In 1986 Panday performed a heart operation at the Nanavati hospital in Bombay, wherein a large tumor was removed from the left ventricle of a 29-year-old patient. This was the first operation of its kind in India, as tumors in that part of the heart are considered uncommon.

==Later years==
After retiring from KEM, Panday went into private practice and set up the heart ward at the Nanavati hospital in Mumbai.

==Affiliations==
With the spread of cardiovascular surgery in India, the annual scientific meeting of the thoracic and cardiovascular surgeons was held independently in 1985 under the new title Association of Thoracic and Cardiovascular Surgeons of India. In 1990 the Indian Association of Cardiovascular-thoracic Surgeons was registered at Bombay. On 15 June 1991, the Association of Thoracic and Cardiovascular Surgeons of India was dissolved through a unanimous resolution passed by its general body during its annual meeting in Bombay, and its entire membership, funds, and assets were transferred to the new Association of Cardiovascular-thoracic Surgeons. Panday was elected as the first president of the latter society on 15 June 1991. The following year, the Fellowship of the Association (F.I.A.C.S) was instituted and regular biannual publication of the Journal of the Indian Association of Cardiovascular-thoracic Surgeons commenced.

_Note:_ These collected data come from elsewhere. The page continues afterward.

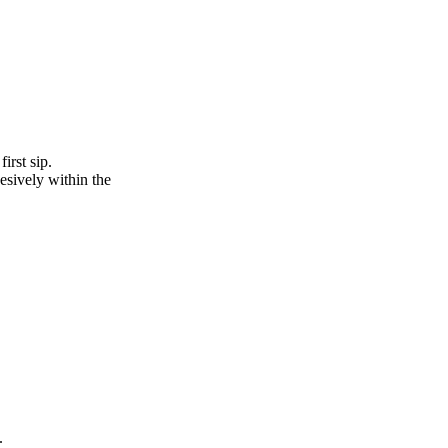
irst sip.
esively within the
.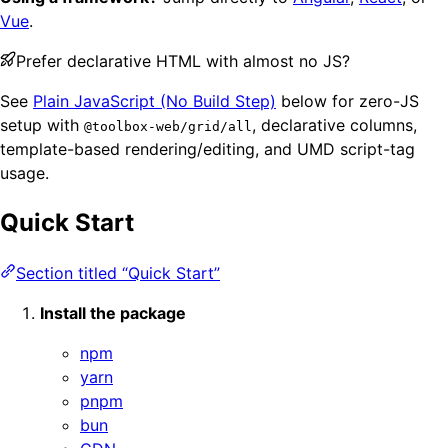
Vue
.
Prefer declarative HTML with almost no JS?
See
Plain JavaScript (No Build Step)
below for zero-JS
setup with
, declarative columns,
@toolbox-web/grid/all
template-based rendering/editing, and UMD script-tag
usage.
Quick Start
Section titled “Quick Start”
Install the package
npm
yarn
pnpm
bun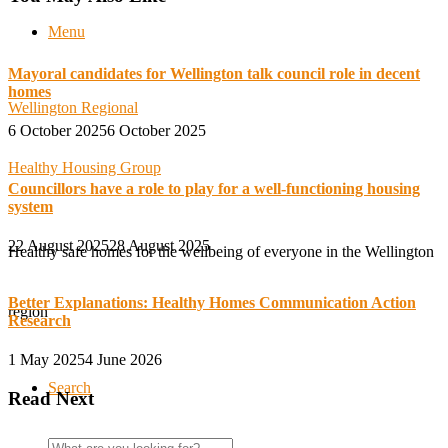
Menu
Mayoral candidates for Wellington talk council role in decent
homes
Wellington Regional
6 October 2025
6 October 2025
Healthy Housing Group
Councillors have a role to play for a well-functioning housing
system
22 August 2025
28 August 2025
Healthy safe homes for the wellbeing of everyone in the Wellington
Better Explanations: Healthy Homes Communication Action
region
Research
1 May 2025
4 June 2026
Search
Read Next
Search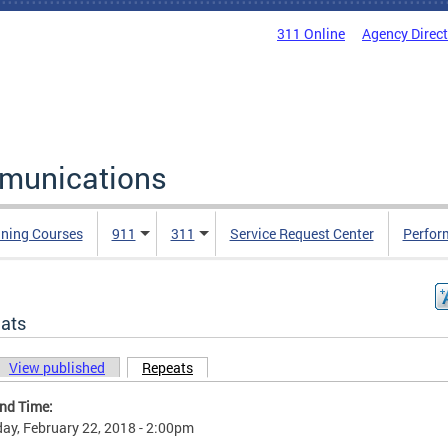
311 Online
Agency Direc
mmunications
ining Courses
911
311
Service Request Center
Perfor
ats
View published
Repeats
(active tab)
ary tabs
and Time:
ay, February 22, 2018 - 2:00pm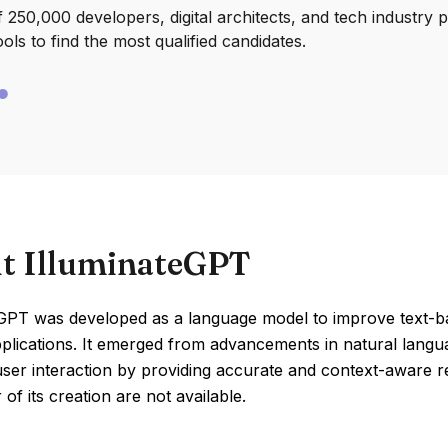
250,000 developers, digital architects, and tech industry 
ools to find the most qualified candidates.
t IlluminateGPT
eGPT was developed as a language model to improve text-
plications. It emerged from advancements in natural langu
er interaction by providing accurate and context-aware res
 of its creation are not available.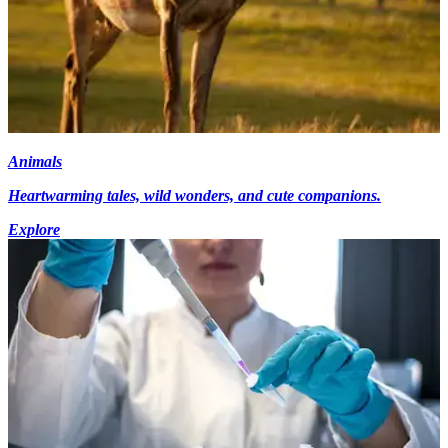
Animals
Heartwarming tales, wild wonders, and cute companions.
Explore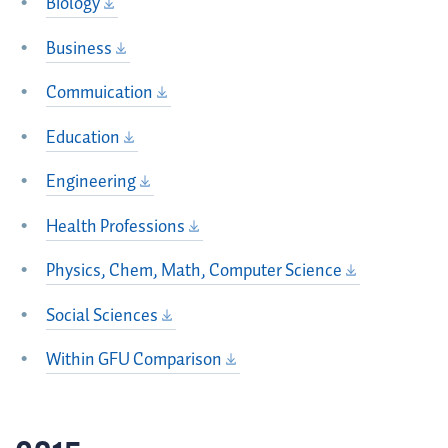
Biology
Business
Commuication
Education
Engineering
Health Professions
Physics, Chem, Math, Computer Science
Social Sciences
Within GFU Comparison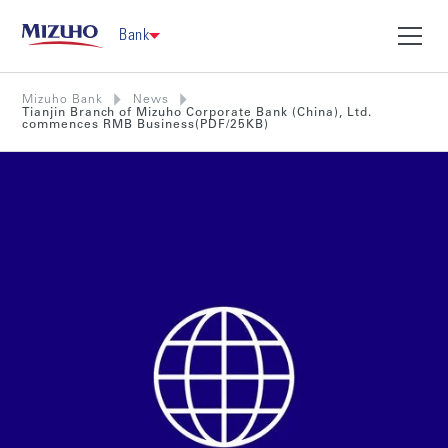
Bank
Mizuho Bank
News
Tianjin Branch of Mizuho Corporate Bank (China), Ltd.
commences RMB Business(PDF/25KB)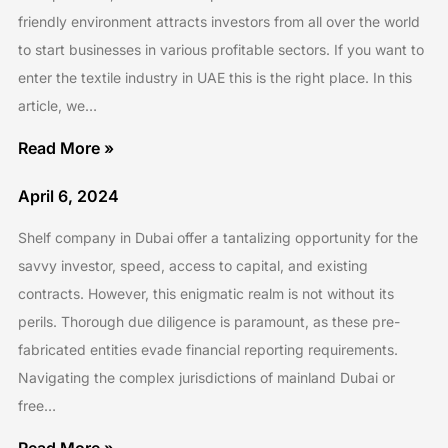
friendly environment attracts investors from all over the world
to start businesses in various profitable sectors. If you want to
enter the textile industry in UAE this is the right place. In this
article, we…
Read More »
April 6, 2024
Shelf company in Dubai offer a tantalizing opportunity for the
savvy investor, speed, access to capital, and existing
contracts. However, this enigmatic realm is not without its
perils. Thorough due diligence is paramount, as these pre-
fabricated entities evade financial reporting requirements.
Navigating the complex jurisdictions of mainland Dubai or
free…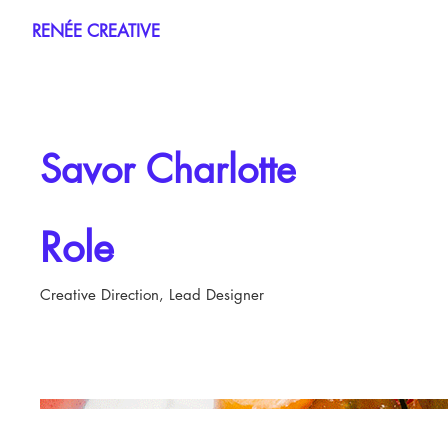
RENÉE CREATIVE
Savor Charlotte
Role
Creative Direction, Lead Designer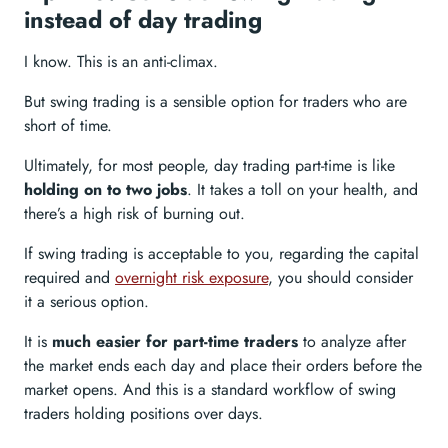
instead of day trading
I know. This is an anti-climax.
But swing trading is a sensible option for traders who are
short of time.
Ultimately, for most people, day trading part-time is like
holding on to two jobs
. It takes a toll on your health, and
there’s a high risk of burning out.
If swing trading is acceptable to you, regarding the capital
required and
overnight risk exposure
, you should consider
it a serious option.
It is
much easier for part-time traders
to analyze after
the market ends each day and place their orders before the
market opens. And this is a standard workflow of swing
traders holding positions over days.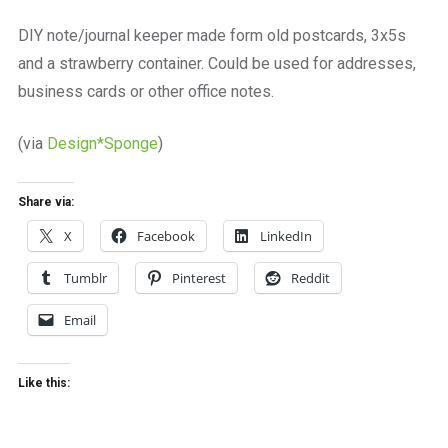
a
beautiful
DIY note/journal keeper made form old postcards, 3x5s
place
and a strawberry container. Could be used for addresses,
to
work
business cards or other office notes.
(via
Design*Sponge
)
Share via:
X
Facebook
LinkedIn
Tumblr
Pinterest
Reddit
Email
Like this: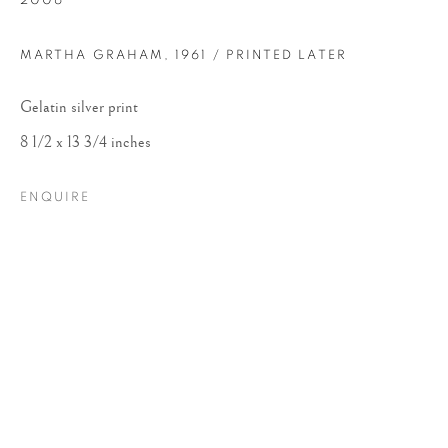
2006
MARTHA GRAHAM
,
1961 / PRINTED LATER
Gelatin silver print
8 1/2 x 13 3/4 inches
ENQUIRE
ARNOLD NEWMAN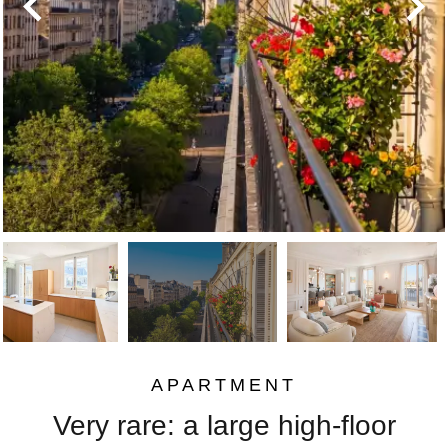
APARTMENT
Very rare: a large high-floor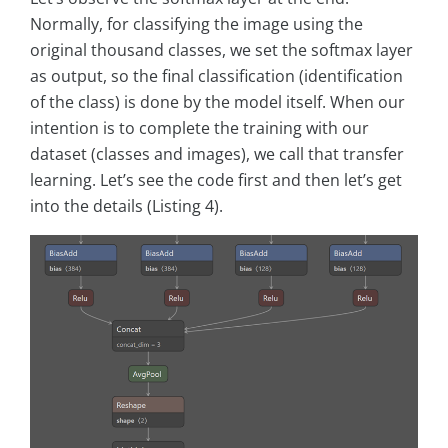
Normally, for classifying the image using the
original thousand classes, we set the softmax layer
as output, so the final classification (identification
of the class) is done by the model itself. When our
intention is to complete the training with our
dataset (classes and images), we call that transfer
learning. Let’s see the code first and then let’s get
into the details (Listing 4).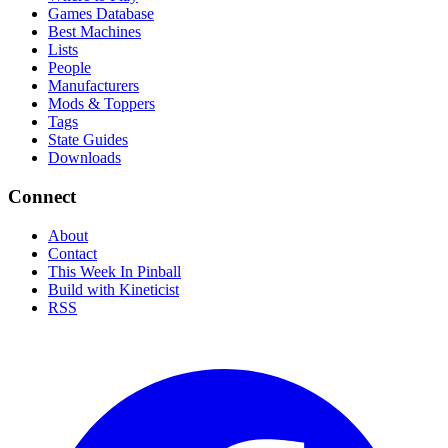
Games Database
Best Machines
Lists
People
Manufacturers
Mods & Toppers
Tags
State Guides
Downloads
Connect
About
Contact
This Week In Pinball
Build with Kineticist
RSS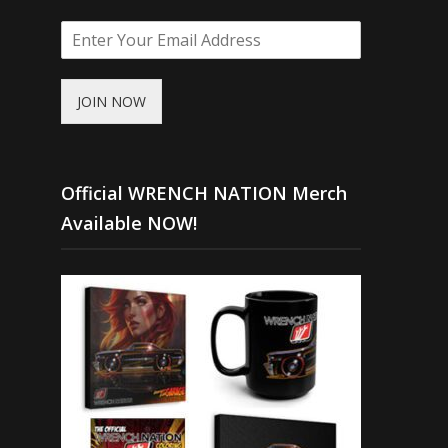
JOIN NOW
Official WRENCH NATION Merch
Available NOW!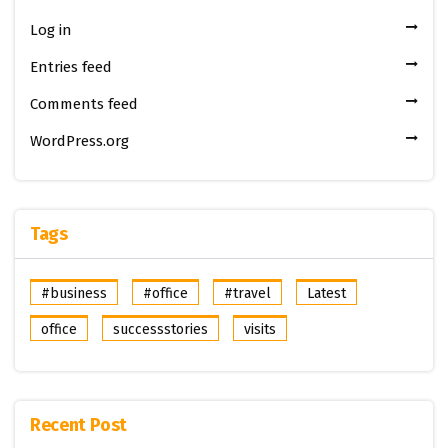
Log in
Entries feed
Comments feed
WordPress.org
Tags
#business
#office
#travel
Latest
office
successstories
visits
Recent Post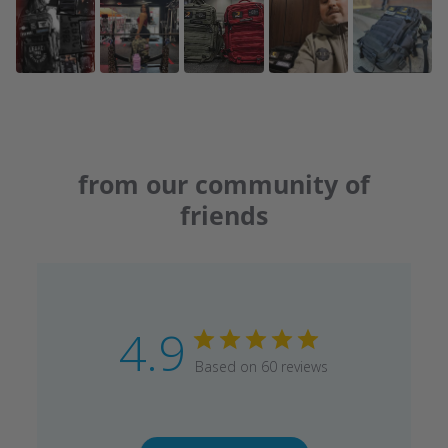
from our community of
friends
4.9
Based on 60 reviews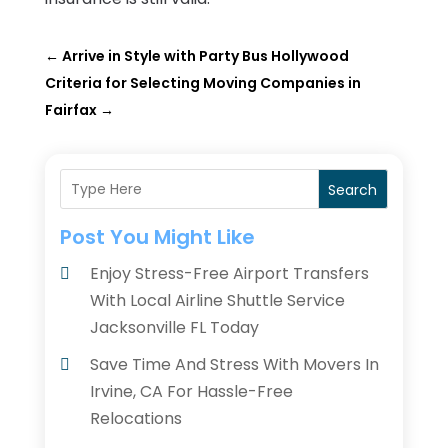
←
Arrive in Style with Party Bus Hollywood
Criteria for Selecting Moving Companies in
Fairfax
→
Search
Post You Might Like
Enjoy Stress-Free Airport Transfers
With Local Airline Shuttle Service
Jacksonville FL Today
Save Time And Stress With Movers In
Irvine, CA For Hassle-Free
Relocations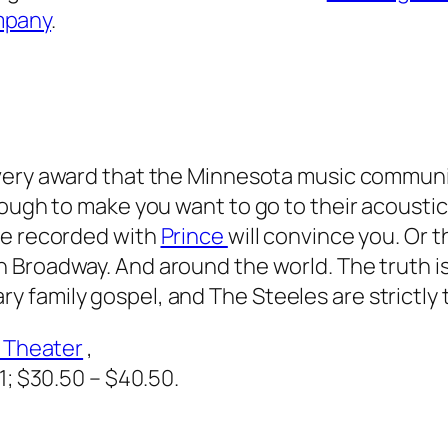
mpany
.
ery award that the Minnesota music communi
nough to make you want to go to their acoustic
ve recorded with
Prince
will convince you. Or t
n Broadway. And around the world. The truth i
 family gospel, and The Steeles are strictly 
d Theater
,
1
; $30.50 – $40.50.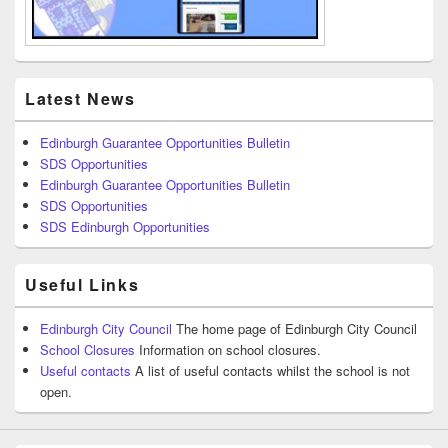
Latest News
Edinburgh Guarantee Opportunities Bulletin
SDS Opportunities
Edinburgh Guarantee Opportunities Bulletin
SDS Opportunities
SDS Edinburgh Opportunities
Useful Links
Edinburgh City Council
The home page of Edinburgh City Council
School Closures
Information on school closures.
Useful contacts
A list of useful contacts whilst the school is not
open.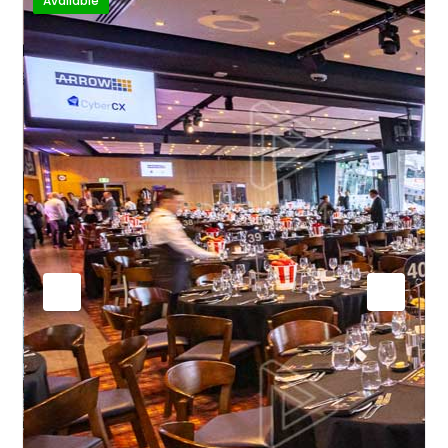
Available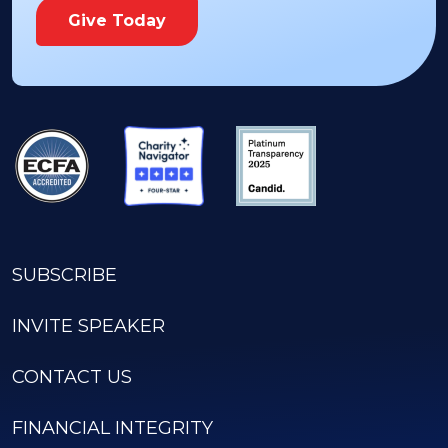
Give Today
SUBSCRIBE
INVITE SPEAKER
CONTACT US
FINANCIAL INTEGRITY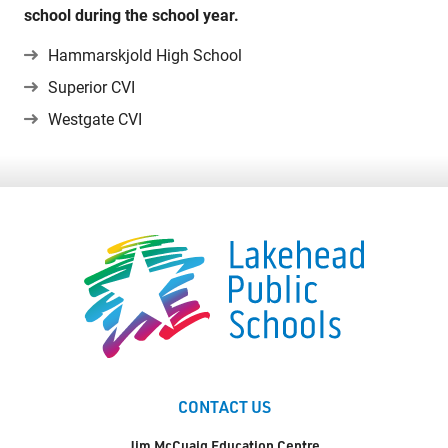
school during the school year.
Territorial Student Program
Hammarskjold High School
Calendars
Superior CVI
About
Westgate CVI
Register
Contact
Student Resources
Staff Resources
Parents & Guardians
Careers
CONTACT US
Jim McCuaig Education Centre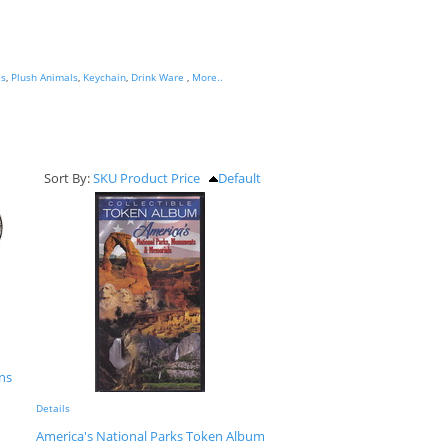
es
,
Plush Animals
,
Keychain
,
Drink Ware
,
More..
Sort By:
SKU
Product
Price
Default
ens
Details
America's National Parks Token Album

==Personal life and death==
Panday was married to Snehlata Panday, a physician by profession; the couple had two children, Chunky Pandey and Chikki Panday. He died on 8 November 2004 at his residence in Mumbai, India. After his death, a junction was named after him in the suburb of Bandra, Mumbai.

==Selected publications==
- Clinical and diagnostic features of pulmonary valve endocarditis in the setting of congenital cardiac malformations, published in the International Journal of Cardiology.
- Uncommon presentation of choroid plexus papilloma in an infant
- Supranational haemangioblastoma without von Hippel–Lindau syndrome in an adult: A rare tumor with review of literature
- Cerebral intraventricular echinococcosis in an adult, Bilateral occipital extradural hematoma in a child
- Spinal intradural extramedullary mature cystic teratoma in an adult: A rare tumor with review of literature
- High incidence of neural tube defects in Northern part of India
- A Prospective Randomized Study Comparing Non-absorb-able Polypropylene' Delayed Absorbable Polyglactin 910 Suture Material in Mass Closure of Vertical Laparotomy Wounds and Bilateral Mirror Image Cervical Neurosurgical in an Adult with Neurotransmitters Type 1
- Dorsal spinal epidural psammomatous meningioma in an adult male
- Acquired dorsal intraspinal epidermoid cyst in an adult female
- Supratentorial haemangioblastoma without von Hippel–Lindau syndrome in an adult: A rare tumor with review of literature
- Open-heart surgery, A study of 100 clinical cases, which covered 180 open-heart surgeries from January 1970 to June 1973.